1) There is a limit grammar, but not limit 1, and only limit 1 grammar optimization is currently supported.

2) Two different columns are queried simultaneously using the aggregate function.

By way of example only, the original SQL is:

the original SQL is optimized as follows:

as yet another example, the original SQL is:

the original SQL is optimized as follows:

as yet another example, the original SQL is:

the original SQL is optimized as follows:

in some embodiments, optimizing the structural DAG graph may include: and (3) splitting the batch parameters into single, filling the SQL sentences, and assembling all the SQL sentences in a unit mode. Wherein, the same SQL fingerprint and the structure of different parameters SQL are consistent. Specifically, for each group of batch parameters, the original dynamic parameters are replaced, and a unit statement is constructed and then the column is supplemented.

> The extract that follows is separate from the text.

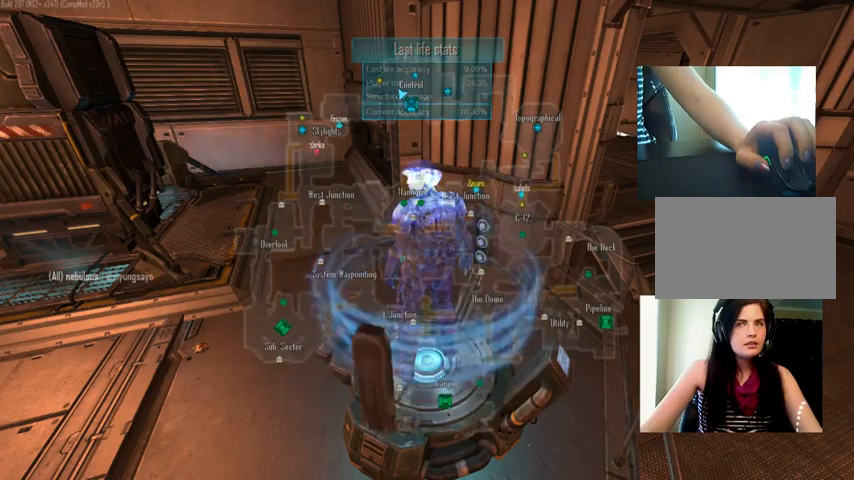
{"keys": ["c"], "mouse": [], "events": []}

By way of example only, the original SQL is:

the parameters are as follows:

the optimized original SQL is as follows:

it can be appreciated that after the structural DAG graphs are merged based on the request parameters, a new DAG graph, namely a data DAG graph, is formed, and the data DAG graph performs merging optimization processing relative to the structural DAG graph, so as to lay a foundation for subsequent high-efficiency execution.

Step 240, optimize the directed acyclic graph of data to generate an execution directed acyclic graph. In some embodiments, step 240 may be performed by an execution engine.

The execution directed acyclic graph may generate a final execution DAG graph for data-based DAG graph optimization.

In some embodiments, the execution engine may merge and split for multiple nodes executing concurrently at the same level.

For example, fig. 4 is a schematic diagram of a directed acyclic graph of data of a data model according to some embodiments of the present disclosure, as shown in fig. 4, a node a, a node B, and a node C may execute concurrently, a node D executes after a node C executes, and after node merging, three indexes of the node a, the node B, and the node C may be merged into one node, where there is a problem: in order to solve this problem, fig. 5 is a schematic diagram of a directed acyclic graph of a data model after node merging, as shown in fig. 5, in which an execution engine merges a node a and a node B, and reserves the node C, and the execution order of each node is as follows: and concurrently executing the merging node of the A node and the B node and the C node, wherein the D node is executed after the C node is executed.

The execution engine may be constructed based on an open source framework Calcite, and fig. 6 is a schematic diagram of optimizing and modifying an SQL node according to some embodiments of the present disclosure, and as shown in fig. 6, in some embodiments, the execution engine may obtain an SQL statement, parse the SQL statement into a syntax tree, optimize the SQL statement based on a relational algebra theory, and optimize the SQL statement based on a cost query. And the optimized SQL is put into a cache to improve the optimization performance, and simultaneously, the optimization can be performed on different SQL in parallel.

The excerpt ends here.